Jeffery Mills, “In a Campaign Year, Regulators Take a Rhetorical Beating,” Associated Press, October 24, 1980, accessed September 20, 2011, Nexis.com.
Merril Sheils with Mary Hager and William J. Cook, “Reagan’s Big Cleanup Fight,” Newsweek, December 8, 1980, accessed September 28, 2011, Nexis.com.
Supreme Court, in a case involving regulation of cotton dust, rejects argument that OSHA is required by its enabling statute to conduct cost-benefit analyses, ruling instead that the agency must evaluate whether a proposed rule would threaten the economic vitality of an industry. Despite the ruling, other developments result as a practical matter in time-consuming analyses of costs and benefits being conducted over the ensuing decades. These developments include the impact of the Regulatory Flexibility Act and later Congressional enactments, executive branch direction to OSHA, and inter-agency policy and philosophy.

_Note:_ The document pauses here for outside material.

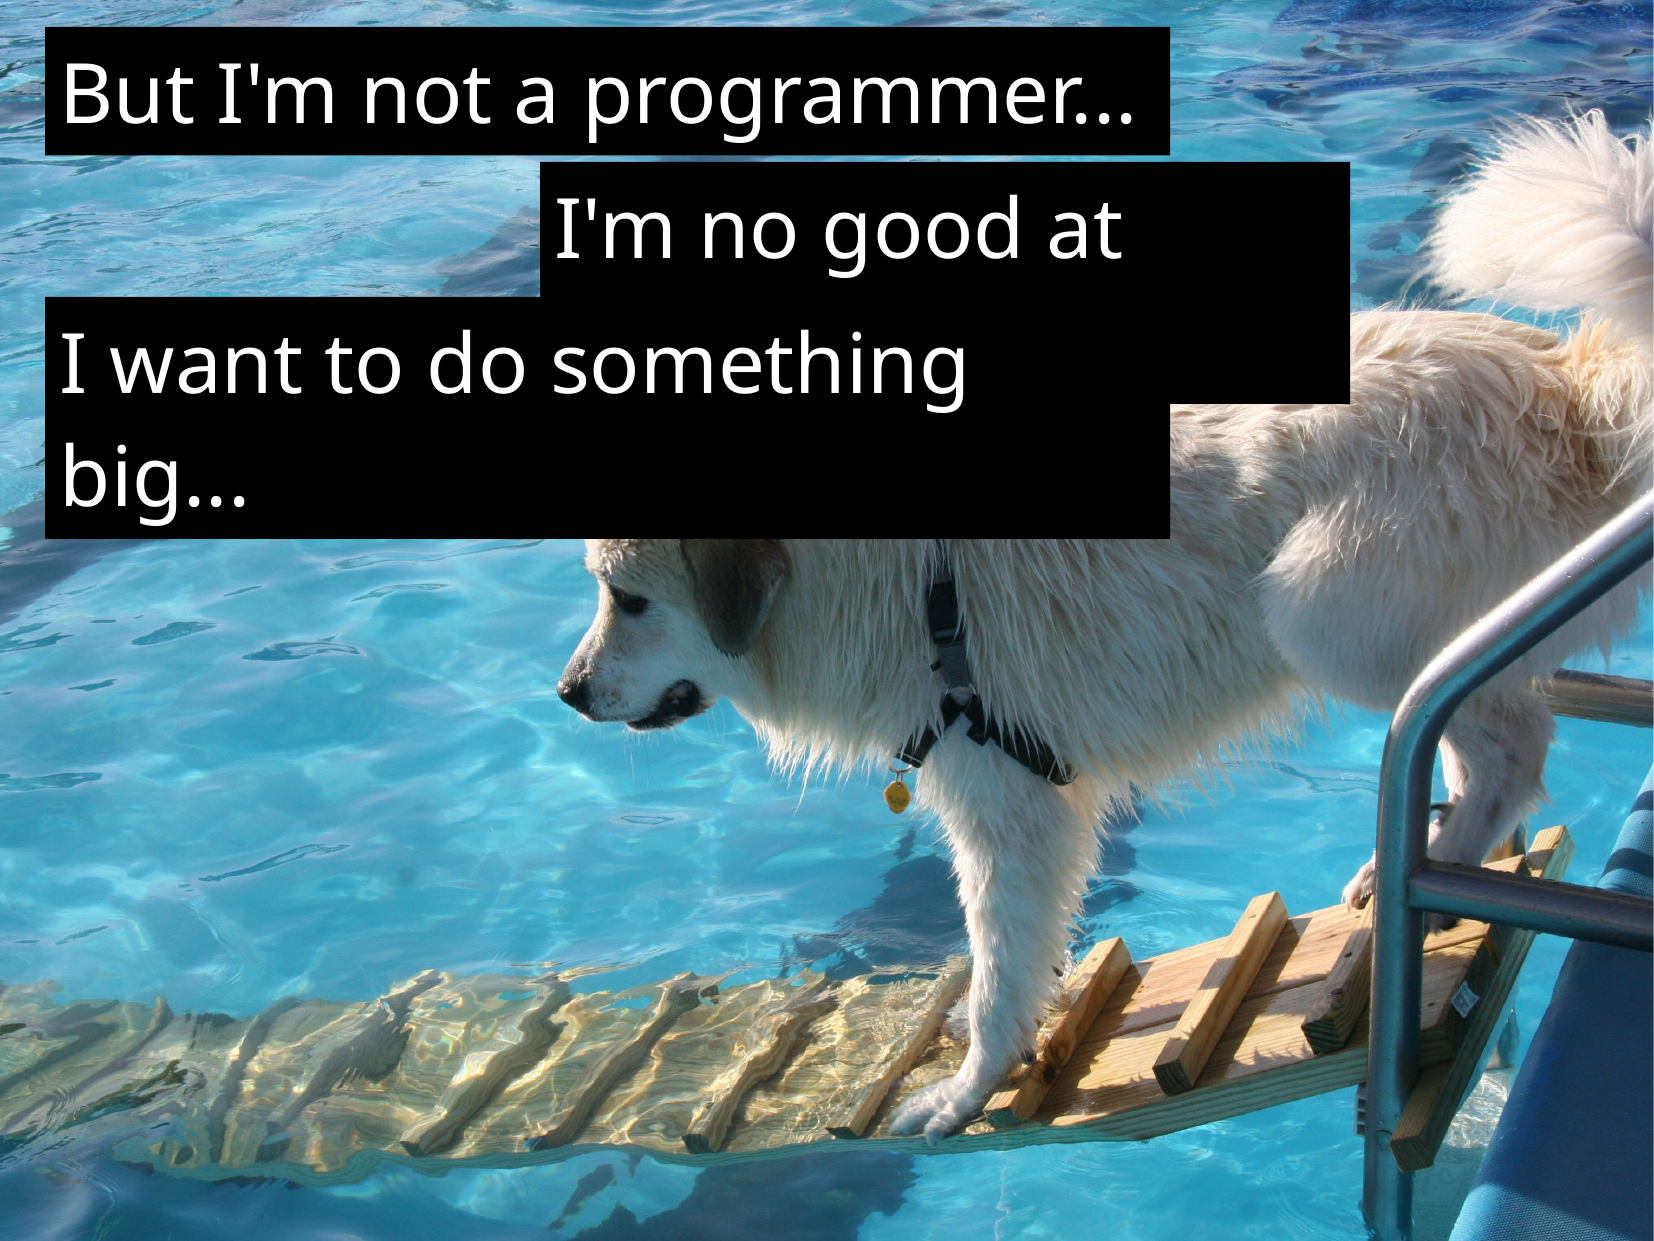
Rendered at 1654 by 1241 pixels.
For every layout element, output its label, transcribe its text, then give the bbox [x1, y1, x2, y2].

Sierra Club publishes report called “Poisons on the Job: The Reagan Administration and American Workers,” which finds that 10 million workers are exposed to cancer-causing substances each day and that 100,000 will die yearly from this exposure. The report blames the Reagan administration for not creating new standards on chemical exposure and for weak enforcement of the existing but inadequate regulations. Reagan administration calls report “hogwash.”